Resposta curta
Use API sempre que existir: é mais rápida, mais confiável e não quebra quando a tela muda. RPA se justifica quando o sistema não expõe API e não há outro caminho — sistema legado sem interface, portal de terceiro, órgão público. Nesse caso, trate o robô como solução temporária, com monitoramento.
Quando integração por api ganha
- O sistema expõe API, webhook ou exportação de arquivo
- O volume é alto e o dado precisa chegar rápido
- A operação não pode depender de uma tela continuar igual
- Existe necessidade de reprocessar sem duplicar
O custo escondido é o levantamento: descobrir o que a API realmente entrega, qual a cota e o que ela não expõe leva tempo antes da primeira linha de código. Em compensação, o resultado sobrevive a mudança de layout.
Quando rpa (automação pela tela) ganha
- O sistema não tem API nem exportação — legado, portal de terceiro, órgão público
- O processo é estável e a tela não muda com frequência
- O volume é moderado e o atraso é aceitável
- É solução temporária enquanto a integração de verdade não vem
O custo escondido é a fragilidade: o robô quebra quando a tela muda, e quebra em silêncio. Sem monitoramento, a operação descobre dias depois. RPA sem plano de substituição vira dívida permanente.
Lado a lado
| Critério | Integração por API | RPA (automação pela tela) |
|---|---|---|
| Depende do sistema expor API | Sim | Não |
| Velocidade | Segundos | Minutos por transação |
| Volume suportado | Alto | Limitado pela tela |
| Quebra quando o layout muda | Não | Sim, e em silêncio |
| Reprocessamento seguro | Sim, com idempotência | Difícil e arriscado |
| Custo de manutenção | Baixo, muda com a API | Alto, muda com a tela |
| Tempo até funcionar | 2 a 5 semanas | 1 a 3 semanas |
As perguntas que decidem
O sistema expõe alguma forma de acesso a dado?

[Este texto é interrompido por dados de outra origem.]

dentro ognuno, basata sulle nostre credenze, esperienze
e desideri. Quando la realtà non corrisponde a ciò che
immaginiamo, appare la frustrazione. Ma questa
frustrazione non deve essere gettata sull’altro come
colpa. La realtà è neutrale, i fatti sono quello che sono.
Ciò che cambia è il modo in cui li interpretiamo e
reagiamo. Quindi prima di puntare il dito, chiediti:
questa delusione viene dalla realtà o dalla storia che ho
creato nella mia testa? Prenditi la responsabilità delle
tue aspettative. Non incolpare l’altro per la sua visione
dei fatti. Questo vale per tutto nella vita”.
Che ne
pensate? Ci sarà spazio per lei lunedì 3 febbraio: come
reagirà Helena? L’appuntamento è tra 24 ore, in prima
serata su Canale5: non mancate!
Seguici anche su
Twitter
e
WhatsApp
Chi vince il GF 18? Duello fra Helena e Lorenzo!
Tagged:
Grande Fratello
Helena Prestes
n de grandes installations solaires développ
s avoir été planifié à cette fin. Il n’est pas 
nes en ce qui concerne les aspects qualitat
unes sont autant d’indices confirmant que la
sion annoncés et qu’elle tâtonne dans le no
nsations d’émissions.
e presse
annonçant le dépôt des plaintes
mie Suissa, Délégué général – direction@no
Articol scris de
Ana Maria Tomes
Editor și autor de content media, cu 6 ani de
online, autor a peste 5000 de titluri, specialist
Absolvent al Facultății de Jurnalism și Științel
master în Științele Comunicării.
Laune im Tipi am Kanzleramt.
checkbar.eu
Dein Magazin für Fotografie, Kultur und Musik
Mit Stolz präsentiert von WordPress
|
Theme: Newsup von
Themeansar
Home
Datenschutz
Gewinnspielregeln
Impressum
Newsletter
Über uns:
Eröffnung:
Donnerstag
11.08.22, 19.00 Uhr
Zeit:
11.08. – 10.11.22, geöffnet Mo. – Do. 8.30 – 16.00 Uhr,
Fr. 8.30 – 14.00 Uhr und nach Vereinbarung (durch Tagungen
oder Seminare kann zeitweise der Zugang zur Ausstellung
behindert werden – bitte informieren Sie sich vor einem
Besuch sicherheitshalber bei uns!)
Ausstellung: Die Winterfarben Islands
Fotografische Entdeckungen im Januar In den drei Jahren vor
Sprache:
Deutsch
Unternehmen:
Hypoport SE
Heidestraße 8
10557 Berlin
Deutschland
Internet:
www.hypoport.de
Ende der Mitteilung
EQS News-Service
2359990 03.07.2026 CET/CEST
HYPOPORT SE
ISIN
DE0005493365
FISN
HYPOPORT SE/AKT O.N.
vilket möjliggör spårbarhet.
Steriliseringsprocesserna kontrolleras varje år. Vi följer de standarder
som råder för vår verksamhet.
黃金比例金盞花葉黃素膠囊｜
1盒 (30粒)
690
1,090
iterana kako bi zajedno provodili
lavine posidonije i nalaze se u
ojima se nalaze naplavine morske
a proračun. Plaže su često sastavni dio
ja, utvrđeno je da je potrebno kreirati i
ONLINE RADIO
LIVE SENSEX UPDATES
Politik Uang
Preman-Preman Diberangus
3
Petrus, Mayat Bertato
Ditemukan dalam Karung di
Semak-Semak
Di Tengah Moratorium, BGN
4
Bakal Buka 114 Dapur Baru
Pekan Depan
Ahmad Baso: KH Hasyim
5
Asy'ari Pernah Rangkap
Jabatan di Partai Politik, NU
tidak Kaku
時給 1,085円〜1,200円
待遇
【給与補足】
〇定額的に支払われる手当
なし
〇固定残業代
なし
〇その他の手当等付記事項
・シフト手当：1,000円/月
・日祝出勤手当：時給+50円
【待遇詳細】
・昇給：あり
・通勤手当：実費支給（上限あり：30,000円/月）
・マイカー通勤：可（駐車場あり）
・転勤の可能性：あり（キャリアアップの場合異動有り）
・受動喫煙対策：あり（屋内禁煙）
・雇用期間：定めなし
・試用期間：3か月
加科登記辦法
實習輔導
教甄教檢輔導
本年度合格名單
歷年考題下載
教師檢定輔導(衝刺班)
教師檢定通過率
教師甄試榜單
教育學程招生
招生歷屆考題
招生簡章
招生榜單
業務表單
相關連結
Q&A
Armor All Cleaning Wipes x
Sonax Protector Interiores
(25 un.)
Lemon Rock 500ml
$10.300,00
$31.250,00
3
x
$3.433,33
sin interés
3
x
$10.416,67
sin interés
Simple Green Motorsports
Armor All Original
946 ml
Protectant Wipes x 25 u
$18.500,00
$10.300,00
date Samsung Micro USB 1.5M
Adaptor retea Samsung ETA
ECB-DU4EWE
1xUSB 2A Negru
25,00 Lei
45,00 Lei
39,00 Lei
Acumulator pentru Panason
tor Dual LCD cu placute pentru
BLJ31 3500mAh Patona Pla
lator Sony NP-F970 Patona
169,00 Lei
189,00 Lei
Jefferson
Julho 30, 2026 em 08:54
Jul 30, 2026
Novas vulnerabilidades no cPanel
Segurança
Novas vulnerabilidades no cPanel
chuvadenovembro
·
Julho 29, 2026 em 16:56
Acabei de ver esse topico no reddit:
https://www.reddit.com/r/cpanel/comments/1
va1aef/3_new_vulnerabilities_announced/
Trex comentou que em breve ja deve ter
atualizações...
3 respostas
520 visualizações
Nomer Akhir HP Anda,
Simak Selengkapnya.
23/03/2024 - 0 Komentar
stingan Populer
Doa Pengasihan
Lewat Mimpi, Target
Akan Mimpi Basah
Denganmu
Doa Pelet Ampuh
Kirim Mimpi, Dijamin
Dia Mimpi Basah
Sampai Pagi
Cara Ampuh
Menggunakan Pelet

API, webhook, exportação agendada, até leitura de banco. Se houver qualquer uma delas, ela ganha do robô — inclusive a mais precária, porque não depende de a tela continuar igual.
Com que frequência a tela muda?
Sistema de terceiro que atualiza sozinho quebra o robô sem aviso. Se a interface muda a cada trimestre, o custo de manutenção do RPA supera o de esperar por uma integração de verdade.
O que acontece se o robô parar por dois dias?
Se a resposta for 'nada grave', RPA serve. Se a operação para, o robô virou infraestrutura crítica sem ter sido projetado para isso — e aí ele precisa de monitoramento, plantão e plano de substituição.
Existe prazo para trocar aquele sistema?
Se o legado sai em um ano, o RPA como ponte é uma decisão excelente. Se não há previsão, ele vai ficar — e aí vale investir na integração real desde o começo.
Perguntas frequentes
RPA é sempre gambiarra?
Não. É a ferramenta certa quando não existe outro caminho, e há casos legítimos: portal de órgão público sem API, sistema legado sem interface, fornecedor que não abre acesso. O erro é usar RPA por conveniência quando existe API — aí vira dívida escolhida.
Dá para começar com RPA e migrar para API depois?
Dá, e é um bom desenho quando a integração real depende de terceiro. O cuidado é isolar a camada: se o resto do fluxo não sabe se o dado veio de robô ou de API, a troca depois é localizada em vez de ser um novo projeto.
E a IA que 'usa o computador'? Substitui RPA?
Ainda não para processo crítico em volume. Ela lida melhor com variação de tela que o robô tradicional, e erra de formas menos previsíveis. Hoje usamos onde o erro é barato e há revisão; onde a consequência é financeira, o desenho continua sendo API com regra determinística.
Como monitorar um robô?
Registro de cada execução, alerta quando falha ou quando o tempo foge do normal, e conferência do resultado contra o esperado. Robô sem monitoramento não é automação: é uma aposta de que ninguém mexeu na tela.